С нежным юмором изображает автор своих «святых чудаков». Царство блаженных – синие озера, отмели, островки, заросли камышей; там в шалашах сидят отшельники и закидывают в воду длинные удочки; Адам и Ева гуляют по колено в воде вдоль отмелей. Старичок – святой ходит по берегу, колотя в небесную колотушку; среди камышей сидит блаженный простачок Ава с веселым морщинистым лицом и ловит на удочку водяную благодать. А кругом растут белоснежные цветы забвения, лотосы, касатики; летают красные фламинго; в белом тумане проходят белые мужчины и женщины в венках из белых роз. На вечерней заре сам Господь Бог, весь окутанный туманом, шествует вдоль зарослей синих касатиков.

Бывшая королевна, теперь святая, сидит на островке и смотрит вдаль; к острову подплывает утопленник; королевна узнает своего верного рыцаря, «утонувшего в бездне безвременья»; она ведет его в свое камышовое жилище, и они живут «в сонной сказке». Вокруг них ликуют блаженные.

«Веселились. Не танцевали, а взлётывали в изящных, междупланетных аккордах».

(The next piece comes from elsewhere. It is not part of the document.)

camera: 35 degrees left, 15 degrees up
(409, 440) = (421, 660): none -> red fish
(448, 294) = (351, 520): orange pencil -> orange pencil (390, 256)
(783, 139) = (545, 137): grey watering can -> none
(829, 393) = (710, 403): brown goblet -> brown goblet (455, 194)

Этот причудливый сплав библейского рая с языческой Летой увенчивается – довольно неожиданно – наступлением Царства Духа.

 
Наставница этих мест говорит:
Настанет день нашего вознесения:
И меркнет счастье сумерек пред новым, третьим счастьем
              Духа Утешителя.
Старик, живущий на озере, пробуждается на заре, всходит
              на косматый утес и ударяет в серебряный колокол.
Это был знак того, что с востока уже блеснула звезда
              Утренницы.
Денница.
Ударил серебряный колокол.
 

Поэма Белого – рождение символизма. Новое чувство жизни, новое «настроение». Иначе светят зори, по-другому пахнет воздух.

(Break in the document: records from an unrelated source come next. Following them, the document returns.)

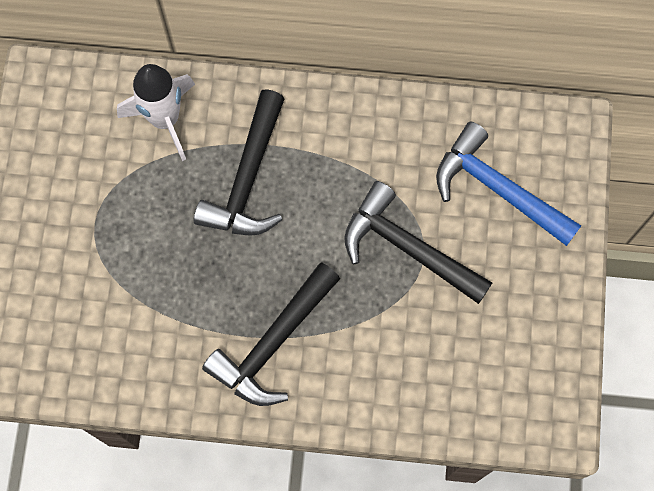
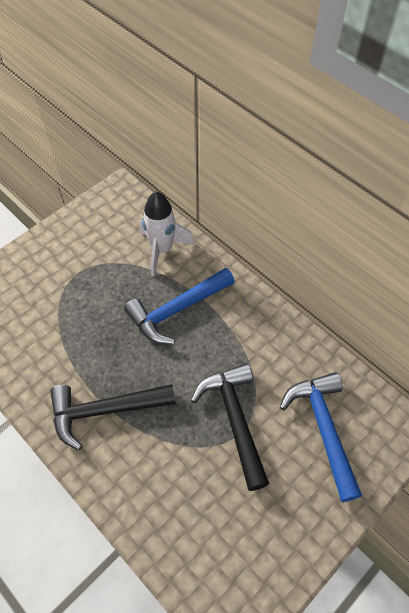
camera: 40 degrees right, 15 degrees down
(247, 178) = (177, 310): black hammer -> blue hammer

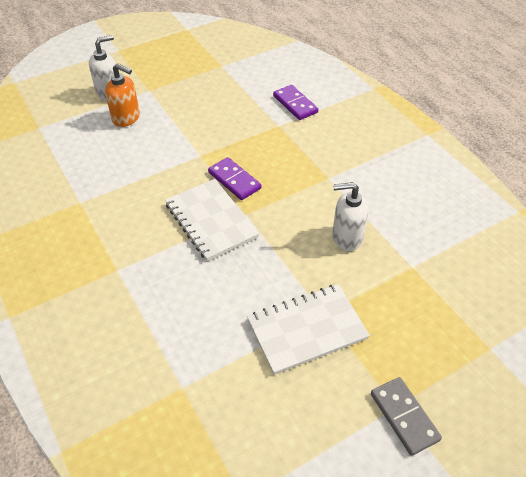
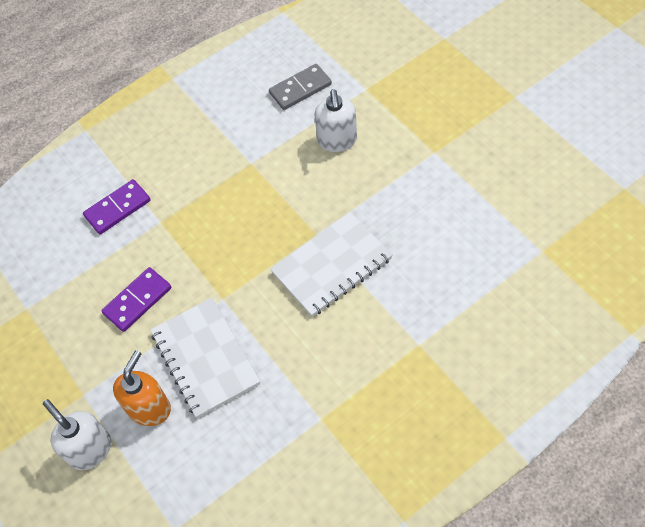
camera: 90 degrees left, 10 degrees up
(234, 180) = (264, 253): purple domino -> purple domino (137, 301)
(307, 330) = (456, 163): white notebook -> white notebook (205, 358)
(404, 417) = (523, 92): grey domino -> grey domino (300, 89)

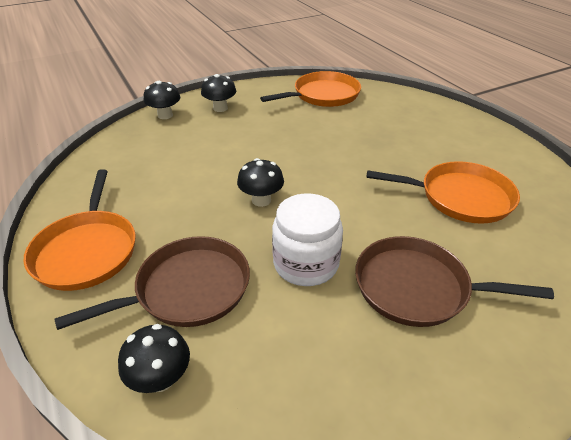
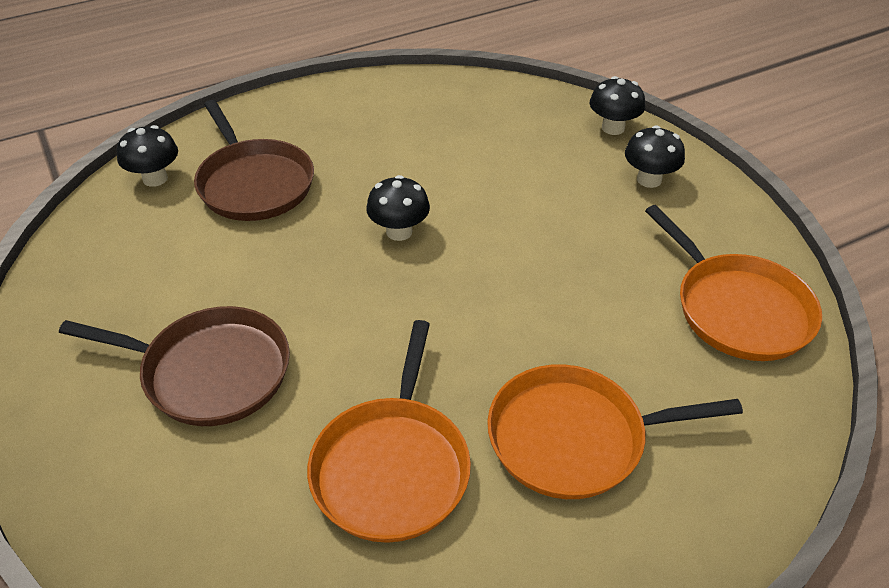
camera: 90 degrees right, 5 degrees up
(87, 250) = (324, 113): orange pan -> orange pan (574, 438)
(306, 263) = (273, 271): white jar -> none
(417, 288) = (209, 372): brown pan -> brown pan turned 90 degrees clockwise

«Северная симфония» пролежала в рукописи три года. Она вышла в свет в издании «Скорпион» во второй половине 1903 года, через год после появления «Второй симфонии».

Глава 2
1900–1903 uоды

Весной 1900 года в семье Михаила Сергеевича Соловьева Белый познакомился с философом Владимиром Соловьевым; у них был «значительный разговор», и они условились встретиться после лета. Но в июле Вл. Соловьев скончался. В доме Михаила Сергеевича был настоящий культ покойного философа. «1901 год, – пишет Белый, – для меня и Сережи прошел под знаком соловьевской поэзии». Певец Вечной Женственности сыграл огромную роль в его жизни: «мистическая заря» начала нового века навсегда связалась для него с именем Соловьева. «Заря столетия, – продолжает Белый, – была для меня цветением надежд, годом совершеннолетия, личных удач, окрепшего здоровья, первой любви, новых знакомств, определивших будущее, годом написания „Симфонии“ и рождения к жизни „Андрея Белого“». На крыше университетской лаборатории, в перерывах между занятиями, собираются студенты: Борис Бугаев, В.В. Владимиров, А.П. Печковский. Все они увлечены новым искусством, поэзией, мистикой. Ведутся бурные споры, вырабатывается особый язык – странных метафор, афоризмов, условных словечек. С крыши лаборатории друзья спускаются вниз – гулять по Москве, в окрестностях Новодевичьего монастыря, пугая прохожих стремительным галопом кентавров в духе «Северной симфонии». Об этом «театре для себя» молодых символистов упоминает в своем дневнике Брюсов. «Бугаев заходил ко мне несколько раз, – записывает он в 1903 году. – Мы много говорили. Конечно, о Христе, Христовом чувстве… Потом о кентаврах, силенах, об их быте. Рассказывал, как ходил искать кентавров за Девичий монастырь, по ту сторону Москвы-реки. Как единорог ходил по его комнате. Потом А. Белый разослал знакомым карточки (визитные) будто бы от единорогов, силенов, etc. Сам Белый смутился и стал уверять, что это „шутка“. Но прежде для него это было не шуткой, а желанием создать атмосферу – делать все так, как если бы единороги существовали».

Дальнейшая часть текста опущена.